Catherine D’Orazio is also showing her work in this round of exhibitions. She makes her abstract watercolour paintings by layering colours over and over, in a ritualistic, contemplative process. The exhibition offers a visual representation of the many ups and downs by pushing process to its limits. In addition to her exhibition, Catherine has created a video showing her process. The video is a quiet invitation to meditate on the nuances of emotion and painting.
Toby Juliff is one of the artists in the exhibitions opening on 21 August at MAC. He has collaborated with the Tasmanian Aboriginal Centre and the Tasmania Fire Service to create an artwork examining an impending climate catastrophe. In addition to his exhibition, Toby has created a series of podcasts where he interviews artist, faith leaders, and experts in hazard reduction burning. The podcasts will be available online during the exhibition.

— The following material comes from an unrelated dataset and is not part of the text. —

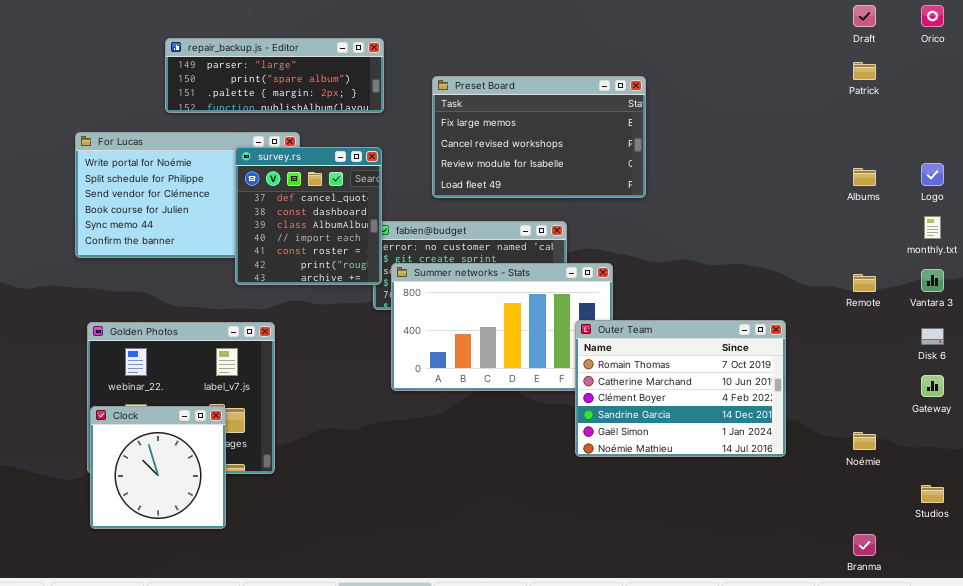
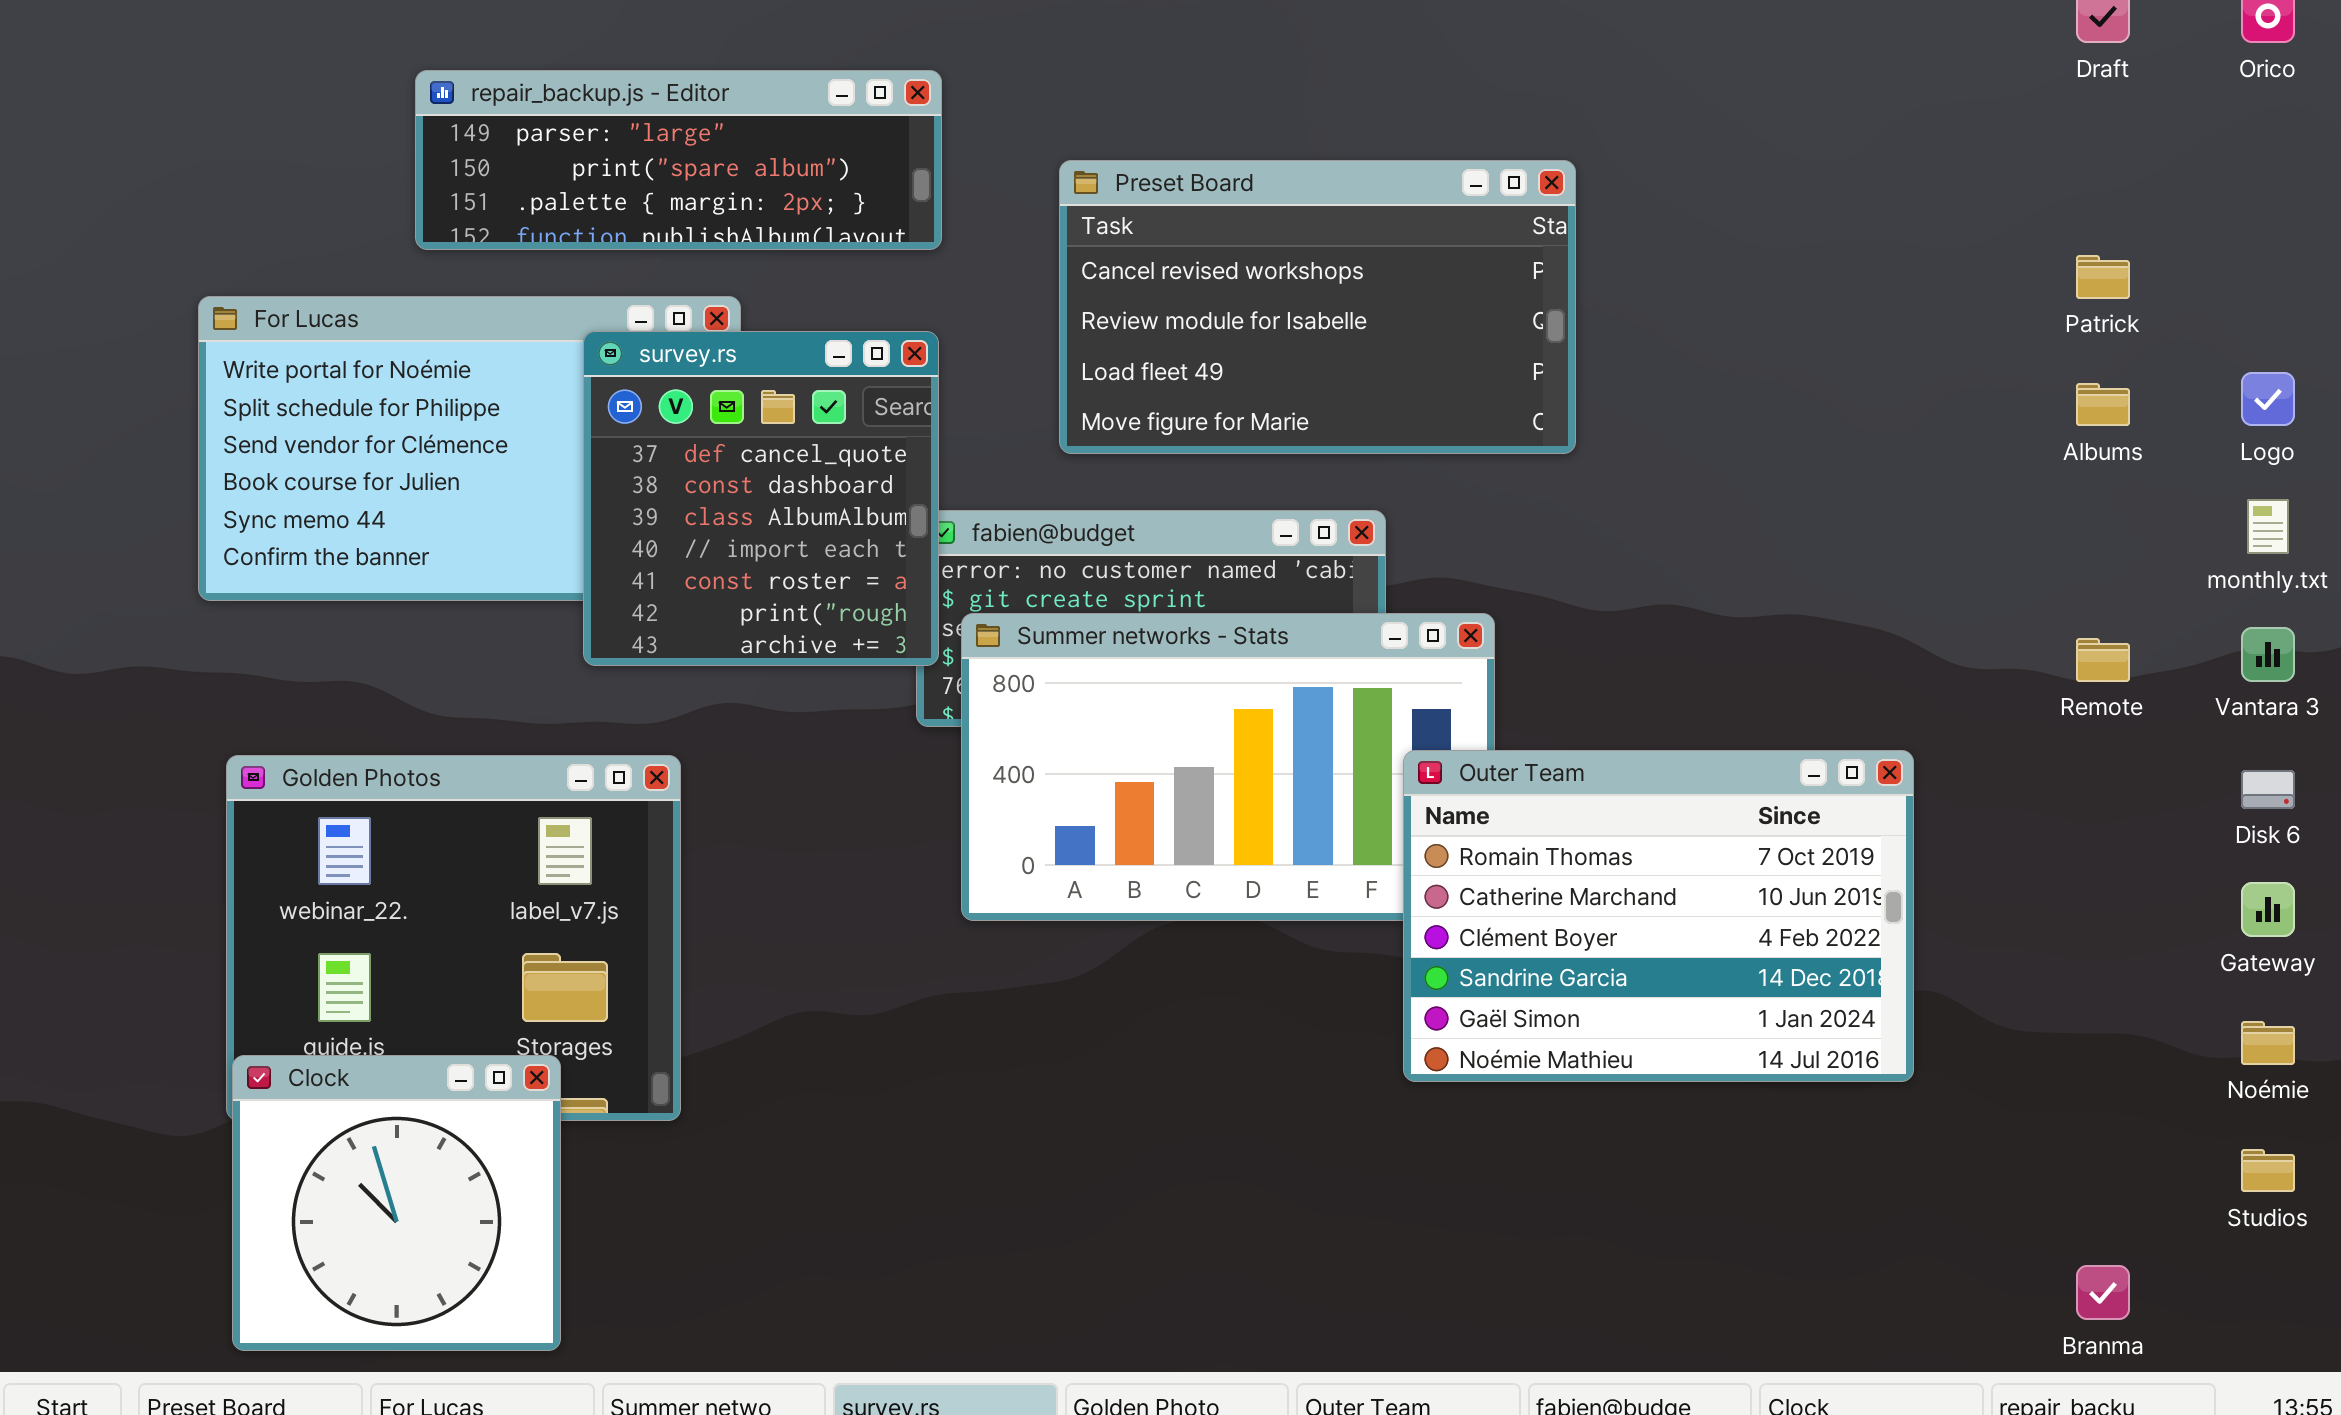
Patrick: [853,62,876,80] -> [2076,255,2130,299], moved
Preset Board: [432,76,646,198] -> [1059,160,1576,454], scrolled down 1 row
Clock: [90,406,226,529] -> [232,1055,561,1351], moved
Noémie: [853,432,876,450] -> [2241,1021,2295,1065], moved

The third exhibition is by artist Nadia Refaei. Nadia uses family photographs and other records to explore the idea of ‘homeland’ in the context of the Syrian conflict. Using processes of destruction and reconstruction, the artist’s family records are reinterpreted into new forms. Nadia will also have a dual language video resource to accompany her exhibition, which will be available online.
“We’re so excited to invite people back to MAC to see these great exhibitions in person,” says Holmes.
All three exhibitions will be open to the public from Friday 21 August at Moonah Arts Centre. The exhibition spaces will be open Monday to Friday 10am – 5pm and Saturday 11am – 3pm. The exhibitions run until 12 September.